Meerestiere fressen das Plastik und verenden

Das bleibt nicht – Erkenntnis Nummer drei – ohne Folgen. AWI-Meeresbiologin Melanie Bergmann, eine der Studienautoren, zählt dokumentierte Fälle wie diese auf: Schildkröten verwechseln Kunststofftüten mit Quallen, von denen sie sich ernähren. Ein Wal, der an Küste Indonesiens tot angespült wurde, hatte sechs Kilo Plastik im Magen. 90 Prozent aller Seevögel verschlucken heute schon Plastik.

Auch Fische bleiben nicht verschont: Im Labor hat sich gezeigt, dass sie weniger wachsen, ist ihr Futter mit großen Mengen Mikroplastik belastet.

Im Mittelmeer ist der kritische Schwellenwert überschritten

„Plastikmüll durchringt das gesamte System des Ozeans“, sagt WWF-Meeresexpertin Heike Vesper. In manchen Regionen seien längst kritische Schwellenwerte der Verschmutzung überschritten: im Meereis der Arktis, im Ostchinesischen und im Gelben Meer, auch im Mittelmeer.

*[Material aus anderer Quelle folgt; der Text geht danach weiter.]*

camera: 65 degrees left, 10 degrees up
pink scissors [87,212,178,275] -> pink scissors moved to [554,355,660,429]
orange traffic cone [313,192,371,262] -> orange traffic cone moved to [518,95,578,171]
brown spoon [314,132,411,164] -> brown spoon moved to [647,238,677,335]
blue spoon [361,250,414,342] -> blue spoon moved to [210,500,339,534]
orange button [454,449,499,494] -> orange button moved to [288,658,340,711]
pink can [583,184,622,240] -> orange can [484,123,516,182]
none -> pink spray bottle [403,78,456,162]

Lässt sich das Plastik wieder raus fischen? Versuche dazu gibt es. Doch Vesper setzt wenig Hoffnung in sie. Einmal im Meer verteilt, lasse es sich „kaum zurückholen“. Es sind zu viele Mikro- und Nanoteilchen.

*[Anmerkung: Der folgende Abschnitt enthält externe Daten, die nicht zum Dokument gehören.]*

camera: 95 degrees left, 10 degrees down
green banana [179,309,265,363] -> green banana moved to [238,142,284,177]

Kein Land in Europa produziert so viel Verpackungsmüll wie Deutschland

Was nun? Dort, wo ein Abfallentsorgungssystem fehle, müsse es jetzt aufgebaut werden, rät der WWF. Das sei vor allem in Schwellen- und Entwicklungsländern der Fall. Aber auch in Deutschland gebe es einiges zu tun. 2019 zum Beispiel habe kein Land in Europa so viel Verpackungsmüll wie Deutschland verursacht – pro Kopf waren es 227,55 Kilo. Lesen Sie mehr:Gegen Plastikmüllexport: Kunststoffe gehören nichts ins Meer

Geschältes Obst im Plastikbecher müsse zum Beispiel nicht sein, meint Vesper. Darauf lasse sich verzichten. Am besten sei der Plastikmüll, der gar nicht erst entsteht.